Wednesday, May 30, 2018

Robin Richardson, Sit How You Want



SUCH AN UGLY LITTLE DUCK

This morning’s pink ass. Last night’s sadist.
    Suppose he came to know me as he wrote
in Sharpie on my belly: whore, or heroine,
    or both. I’m no good at sleeping. High-strung
in a hurricane of public access broadcasts
    while the city’s men parade their bulges
on the F train waiting to be licked
    back into living. This is how a book begins:
protagonist unburdened by her husband
    blunders through the belly of a whale.
One day she’ll emerge dismantled, all decked
    out in Swarovski Crystal halos. Imperfect,
picturesque as childhood hallucinations.

There is a sharpness and a confidence to the first person monologues in Toronto writer Robin Richardson’s third full-length poetry collection, Sit How You Want (Vehicule Press, 2018), even as the poems explore trauma, terror and powerlessness, and the ways in which one might finally emerge. In an interview conducted by Madeleine Wattenberg, posted at So To Speak, Richardson speaks of “unsympathetic poems,” an idea I found quite fascinating:

The sympathetic poem is crafted in service of the author. It makes one look intelligent or innovative, or, in the case of this “universal” notion you put forth, which I can’t get out of my head now, it makes one seem a masculine sort of authority. I think of all these poems written by white men about the strife of the third world and so on. It comes secondhand and from a sense of the author’s own importance and “seriousness.” It puts nothing on the line, offers up no vulnerability, and does nothing to actually portray the truth of its subject matter, because only the subject, speaking for herself, could provide the “truth” of her experience. It’s somewhat colonial to me, and difficult to digest.

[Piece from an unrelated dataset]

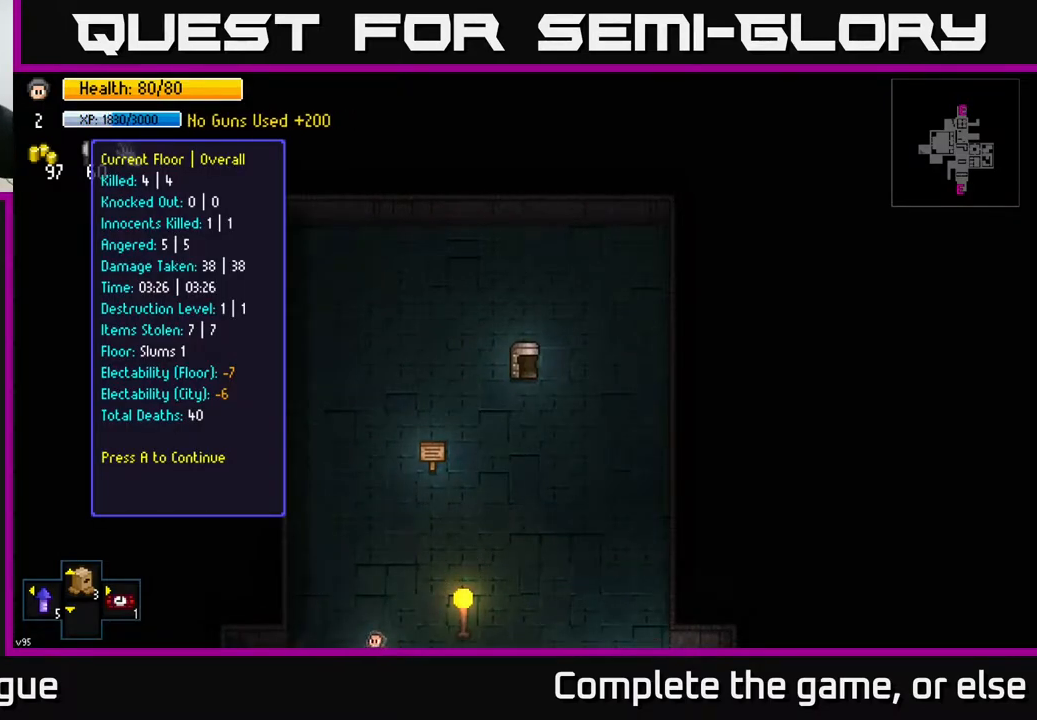
{"buttons": [], "left_stick": "center", "right_stick": "center", "events": []}
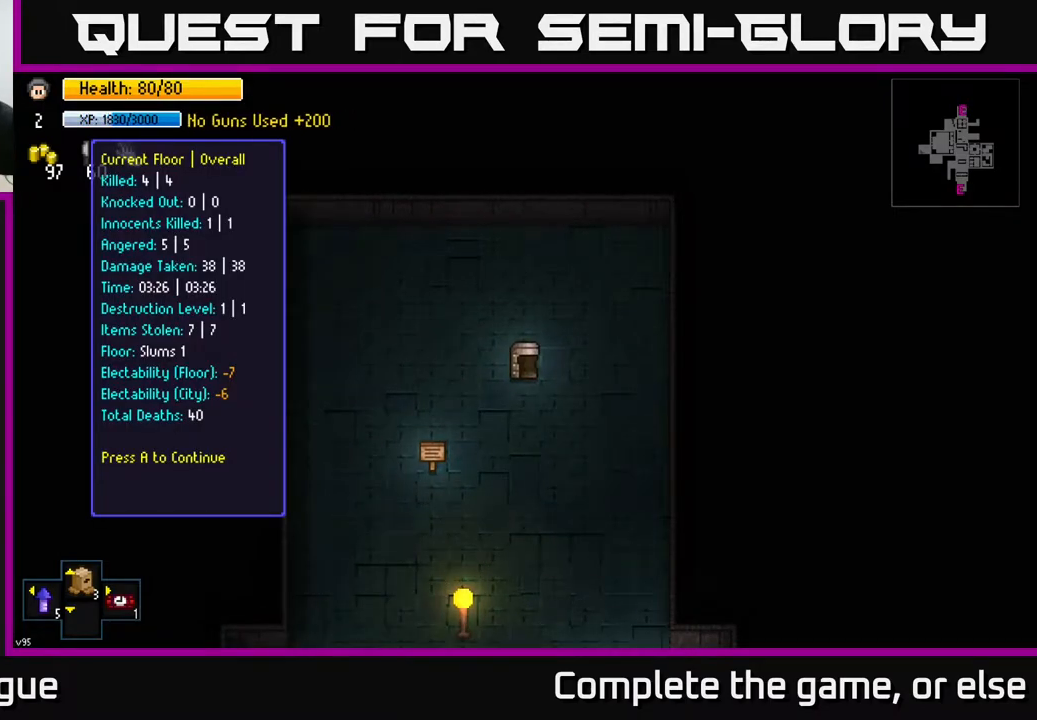
{"buttons": [], "left_stick": "center", "right_stick": "center", "events": []}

In contrast to this, the unsympathetic writer puts herself on the line, risking vulnerability and exposure of the unflattering angles the sympathetic writer dodges with skill and preoccupation with externals. So, in a world where only the flattering photos are posted, and the easy to digest stories shared, it is a crucial service to one’s fellow to expose the ugly, the sad, the unflattering. It’s in this sharing that we begin to feel less alone.

This is where isolation ends, and empathy, solidarity even, begins. I could go on for pages about the illuminating and healing power of sharing true stories but I’ll stop here with the urge to start listening and asking questions; to start sharing the things that make you feel most unlovable.

While Sit How You Want isn’t, specifically, a collection of “unsympathetic poems,” the idea is one not unrelated to the poems at hand, in which the narrator/s speak of love and damage, depression and regret, and fearlessness versus fear. As she writes, both in a kind of mocking self-dismissal as well as declaration of being and purpose, in the poem “ABOUT THE SPEAKER”: “I am built of myth and girly bits.” These are poems pushing to break free from abusive relationships, both familial and romantic; poems composed via a narrator (or narrators) that has survived, although not without scars, such as the gloriously-titled “EARTHQUAKES ARE MY FAVOURITE WAY / TO MAKE ISLANDS,” that begins: “We ignored the cries of the carbon monoxide / detector, coitussed in a pose like Pompeii / corpses while the cabbies grew irate outside. / This is the last day of our lives, until tomorrow. / When I say I’m fine I mean the sky has opened / like an old wound under scurvy [.]”

BLUEBEARD FOR BEGINNERS

It was love at gunpoint. It was cuffed, diamond-studded-ball-gagged,
    that I found my strength. You follow? Break to rebuild better
like the hero in a DC comic’s bludgeoned to the point of brilliance.
    Blood’s the best incentive, said the dove, slayed, laying in the hooks
of her beloved. Bellevue mid-march making plans with our hallucinations.
    We were stylish in our shared delusion; rings were not enough
we went for ink and more. I can’t complain. It is the thrill of ruination
    makes us innovative. I do my drugs, my lovers, with the discipline
of Kung-fu film star choreography.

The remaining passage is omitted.